(Série d'exercices)
1/ Dans l'extrait fourni, relevez toutes les instances qui, selon le texte, devraient avoir chaque enfant sous leur responsabilité.
2/ Reproduisez le passage de l'extrait fourni qui commence par « Nous avons tous » et se poursuit jusqu'à « situation de rue. ».

(Extrait fourni)
= = =
Nous avons tous échoué
Tout au long du chemin, mon esprit est resté hanté par l’image de ces enfants, sacrifiés sur l’autel de l’horreur par les adultes. Oui, nous, les adultes, il faut l’admettre : nous avons échoué. Échoué, parce que chaque enfant devrait être sous la responsabilité de quelqu’un : d’une famille restreinte ou élargie, d’un gouvernement, d’un pays tout entier… de l’humanité, tout simplement. Admettons-le : nous avons lamentablement échoué.
Le Burundi, pour ne parler que de notre pays, possède un ministère, au moins un département, dont la mission première est de prendre en charge ces enfants. D’élaborer des stratégies, des plans, pour contenir et éradiquer ce phénomène des enfants en situation de rue.
Un sursaut national s’impose
Il existe des organisations, nationales et internationales, disposant de budgets conséquents pour soutenir cette cause. Mais quelle est la réalité ? Des programmes qui accouchent de souris. Où se situe donc le nœud du problème ? Non, il ne se situe pas uniquement au niveau des ministères ou des ONG. Le premier échec, je le situe chez moi, chez toi qui lis ce texte, chez chaque adulte, dans notre passivité quotidienne, dans ces petits gestes méchants ou autres manquements, qui poussent un enfant à quitter son foyer pour choisir la rue. L’échec réside chez ces parents qui traumatisent leurs enfants, physiquement ou psychologiquement. Chez ces adultes qui refusent d’assumer leurs responsabilités envers leur progéniture. Chez ces hommes sans cœur, ni âme, capables de sauter sur une mineure pour la violer, juste pour assouvir un désir criminel — et ainsi générer des grossesses non désirées. L’échec est aussi chez vous, voisins, témoins silencieux des disputes et violences domestiques, incapables de comprendre que les premières victimes, ce sont les enfants. Plutôt que d’ouvrir vos portes, de protéger, vous détournez le regard. Sachez-le : vous avez échoué.
= = =
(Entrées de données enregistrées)
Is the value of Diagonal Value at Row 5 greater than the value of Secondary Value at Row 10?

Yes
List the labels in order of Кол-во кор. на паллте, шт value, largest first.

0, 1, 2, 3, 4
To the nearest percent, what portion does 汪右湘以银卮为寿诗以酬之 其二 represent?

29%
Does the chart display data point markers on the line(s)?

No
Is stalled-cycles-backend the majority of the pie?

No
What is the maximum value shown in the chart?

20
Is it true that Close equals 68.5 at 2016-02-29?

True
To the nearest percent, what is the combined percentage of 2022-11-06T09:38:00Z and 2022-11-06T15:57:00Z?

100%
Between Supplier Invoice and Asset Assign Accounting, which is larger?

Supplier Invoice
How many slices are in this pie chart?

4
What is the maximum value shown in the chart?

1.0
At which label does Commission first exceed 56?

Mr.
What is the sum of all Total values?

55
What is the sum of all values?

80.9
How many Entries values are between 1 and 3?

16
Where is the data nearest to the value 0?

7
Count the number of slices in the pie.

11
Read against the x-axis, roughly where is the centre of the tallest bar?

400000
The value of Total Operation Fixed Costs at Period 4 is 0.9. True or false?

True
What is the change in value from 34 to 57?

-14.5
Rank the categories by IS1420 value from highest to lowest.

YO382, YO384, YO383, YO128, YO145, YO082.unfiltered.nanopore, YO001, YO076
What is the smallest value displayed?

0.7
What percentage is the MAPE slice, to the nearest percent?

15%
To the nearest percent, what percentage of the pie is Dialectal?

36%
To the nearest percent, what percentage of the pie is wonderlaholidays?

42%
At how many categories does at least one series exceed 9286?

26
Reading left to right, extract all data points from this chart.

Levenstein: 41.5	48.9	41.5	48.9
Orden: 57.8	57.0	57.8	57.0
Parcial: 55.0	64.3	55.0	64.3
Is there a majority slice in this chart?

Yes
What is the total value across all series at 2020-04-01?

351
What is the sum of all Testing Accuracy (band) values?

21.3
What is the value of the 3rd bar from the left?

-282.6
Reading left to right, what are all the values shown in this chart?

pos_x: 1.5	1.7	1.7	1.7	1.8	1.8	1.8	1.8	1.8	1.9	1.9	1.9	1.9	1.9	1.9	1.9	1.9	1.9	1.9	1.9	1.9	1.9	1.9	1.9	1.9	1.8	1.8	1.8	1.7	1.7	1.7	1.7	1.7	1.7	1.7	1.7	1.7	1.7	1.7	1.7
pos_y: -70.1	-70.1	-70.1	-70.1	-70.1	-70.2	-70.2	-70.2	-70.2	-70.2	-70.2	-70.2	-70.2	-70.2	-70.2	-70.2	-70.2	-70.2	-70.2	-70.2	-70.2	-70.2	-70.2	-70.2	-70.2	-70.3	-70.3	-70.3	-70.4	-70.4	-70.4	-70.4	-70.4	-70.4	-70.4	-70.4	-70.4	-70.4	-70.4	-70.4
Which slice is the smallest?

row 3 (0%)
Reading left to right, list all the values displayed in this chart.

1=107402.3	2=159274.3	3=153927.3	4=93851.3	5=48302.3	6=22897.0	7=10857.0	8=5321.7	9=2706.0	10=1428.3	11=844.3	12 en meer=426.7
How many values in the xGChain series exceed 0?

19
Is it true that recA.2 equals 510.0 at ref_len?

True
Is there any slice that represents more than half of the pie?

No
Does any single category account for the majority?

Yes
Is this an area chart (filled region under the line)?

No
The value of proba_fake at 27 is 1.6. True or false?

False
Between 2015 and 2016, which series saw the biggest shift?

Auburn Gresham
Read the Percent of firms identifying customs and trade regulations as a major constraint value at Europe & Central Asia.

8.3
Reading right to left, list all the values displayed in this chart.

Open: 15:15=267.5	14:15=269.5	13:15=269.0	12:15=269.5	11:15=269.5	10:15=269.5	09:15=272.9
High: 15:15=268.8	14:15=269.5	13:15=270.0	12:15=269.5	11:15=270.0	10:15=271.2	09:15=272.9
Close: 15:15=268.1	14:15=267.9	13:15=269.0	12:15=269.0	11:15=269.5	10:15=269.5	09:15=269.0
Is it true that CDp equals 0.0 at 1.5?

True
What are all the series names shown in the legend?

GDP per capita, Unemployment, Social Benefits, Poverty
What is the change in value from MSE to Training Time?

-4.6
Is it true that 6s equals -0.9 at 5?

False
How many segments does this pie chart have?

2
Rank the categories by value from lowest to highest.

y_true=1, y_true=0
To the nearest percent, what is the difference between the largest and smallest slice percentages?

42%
= = =
(Résultats attendus)
1/
- une famille restreinte ou élargie
- un gouvernement
- un pays tout entier
- l'humanité

2/
Nous avons tous échoué
Tout au long du chemin, mon esprit est resté hanté par l’image de ces enfants, sacrifiés sur l’autel de l’horreur par les adultes. Oui, nous, les adultes, il faut l’admettre : nous avons échoué. Échoué, parce que chaque enfant devrait être sous la responsabilité de quelqu’un : d’une famille restreinte ou élargie, d’un gouvernement, d’un pays tout entier… de l’humanité, tout simplement. Admettons-le : nous avons lamentablement échoué.
Le Burundi, pour ne parler que de notre pays, possède un ministère, au moins un département, dont la mission première est de prendre en charge ces enfants. D’élaborer des stratégies, des plans, pour contenir et éradiquer ce phénomène des enfants en situation de rue.